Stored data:
== Segment start ==

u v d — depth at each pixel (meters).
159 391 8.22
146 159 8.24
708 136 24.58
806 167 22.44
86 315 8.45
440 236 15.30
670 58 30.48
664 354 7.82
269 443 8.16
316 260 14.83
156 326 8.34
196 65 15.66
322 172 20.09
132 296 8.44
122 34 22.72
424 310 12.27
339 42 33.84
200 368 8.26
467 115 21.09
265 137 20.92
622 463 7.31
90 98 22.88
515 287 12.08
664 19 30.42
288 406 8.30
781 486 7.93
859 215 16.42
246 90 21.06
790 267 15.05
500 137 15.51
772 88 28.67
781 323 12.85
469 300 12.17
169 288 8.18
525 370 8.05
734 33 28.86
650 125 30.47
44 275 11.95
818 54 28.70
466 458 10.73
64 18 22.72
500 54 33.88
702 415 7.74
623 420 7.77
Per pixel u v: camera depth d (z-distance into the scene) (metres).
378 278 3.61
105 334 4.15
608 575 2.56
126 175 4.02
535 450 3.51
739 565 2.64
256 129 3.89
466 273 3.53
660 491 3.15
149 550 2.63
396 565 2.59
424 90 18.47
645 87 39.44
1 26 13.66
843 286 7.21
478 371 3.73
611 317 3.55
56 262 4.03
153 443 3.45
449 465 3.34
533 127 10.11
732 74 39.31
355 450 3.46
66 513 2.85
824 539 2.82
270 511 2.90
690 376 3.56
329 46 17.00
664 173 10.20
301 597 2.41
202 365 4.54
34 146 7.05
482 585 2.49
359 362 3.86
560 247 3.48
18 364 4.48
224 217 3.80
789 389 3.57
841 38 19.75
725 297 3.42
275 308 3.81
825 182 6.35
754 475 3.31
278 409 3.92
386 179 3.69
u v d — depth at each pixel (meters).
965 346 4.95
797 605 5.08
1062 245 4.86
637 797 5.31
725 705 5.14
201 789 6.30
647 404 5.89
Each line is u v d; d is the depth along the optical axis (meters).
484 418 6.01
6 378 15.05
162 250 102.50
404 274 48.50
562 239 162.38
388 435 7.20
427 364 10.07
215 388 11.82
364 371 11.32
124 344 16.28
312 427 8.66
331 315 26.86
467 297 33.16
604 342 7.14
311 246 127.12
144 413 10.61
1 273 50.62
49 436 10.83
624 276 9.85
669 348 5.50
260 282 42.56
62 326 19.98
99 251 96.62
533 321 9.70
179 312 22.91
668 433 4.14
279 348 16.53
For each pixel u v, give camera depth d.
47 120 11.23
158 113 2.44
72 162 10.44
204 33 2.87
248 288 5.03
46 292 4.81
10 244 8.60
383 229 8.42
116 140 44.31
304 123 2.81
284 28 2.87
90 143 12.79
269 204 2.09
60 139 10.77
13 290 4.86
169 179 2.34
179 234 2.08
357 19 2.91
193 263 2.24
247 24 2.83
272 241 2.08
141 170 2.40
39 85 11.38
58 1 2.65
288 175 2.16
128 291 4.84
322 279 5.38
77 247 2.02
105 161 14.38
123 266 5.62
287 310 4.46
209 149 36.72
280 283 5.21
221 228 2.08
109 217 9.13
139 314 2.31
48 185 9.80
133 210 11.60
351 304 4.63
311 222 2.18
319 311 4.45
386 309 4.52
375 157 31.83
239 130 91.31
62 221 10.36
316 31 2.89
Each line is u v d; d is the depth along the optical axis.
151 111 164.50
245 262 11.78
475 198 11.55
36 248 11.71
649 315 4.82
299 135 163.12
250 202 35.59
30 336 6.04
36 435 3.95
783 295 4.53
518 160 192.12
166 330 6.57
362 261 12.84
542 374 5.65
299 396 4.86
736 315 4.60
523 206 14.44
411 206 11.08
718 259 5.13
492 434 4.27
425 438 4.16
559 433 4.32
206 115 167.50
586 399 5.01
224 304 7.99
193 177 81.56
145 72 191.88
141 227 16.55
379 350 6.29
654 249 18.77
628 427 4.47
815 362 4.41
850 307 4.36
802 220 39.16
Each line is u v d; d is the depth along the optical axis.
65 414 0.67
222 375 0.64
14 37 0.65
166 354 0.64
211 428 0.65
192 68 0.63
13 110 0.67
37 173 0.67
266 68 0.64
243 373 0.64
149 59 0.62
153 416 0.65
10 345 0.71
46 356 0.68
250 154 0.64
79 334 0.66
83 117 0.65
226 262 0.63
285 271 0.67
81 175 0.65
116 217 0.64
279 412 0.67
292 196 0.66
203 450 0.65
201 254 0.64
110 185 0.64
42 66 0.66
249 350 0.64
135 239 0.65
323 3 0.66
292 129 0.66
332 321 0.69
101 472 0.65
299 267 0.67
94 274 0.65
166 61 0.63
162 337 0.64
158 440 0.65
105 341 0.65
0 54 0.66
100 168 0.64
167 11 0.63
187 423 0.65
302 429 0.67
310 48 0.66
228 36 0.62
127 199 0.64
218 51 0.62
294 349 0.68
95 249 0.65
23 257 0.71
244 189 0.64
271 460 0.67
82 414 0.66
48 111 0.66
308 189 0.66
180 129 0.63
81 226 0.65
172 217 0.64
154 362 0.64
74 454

== Segment end ==

Task goal =>
A word-for-word copy of the lines above from the one with "647 404 5.89" through the one with "10 244 8.60", inclusive, is the only output wanted.

Response to this exercise =>
647 404 5.89
Each line is u v d; d is the depth along the optical axis (meters).
484 418 6.01
6 378 15.05
162 250 102.50
404 274 48.50
562 239 162.38
388 435 7.20
427 364 10.07
215 388 11.82
364 371 11.32
124 344 16.28
312 427 8.66
331 315 26.86
467 297 33.16
604 342 7.14
311 246 127.12
144 413 10.61
1 273 50.62
49 436 10.83
624 276 9.85
669 348 5.50
260 282 42.56
62 326 19.98
99 251 96.62
533 321 9.70
179 312 22.91
668 433 4.14
279 348 16.53
For each pixel u v, give camera depth d.
47 120 11.23
158 113 2.44
72 162 10.44
204 33 2.87
248 288 5.03
46 292 4.81
10 244 8.60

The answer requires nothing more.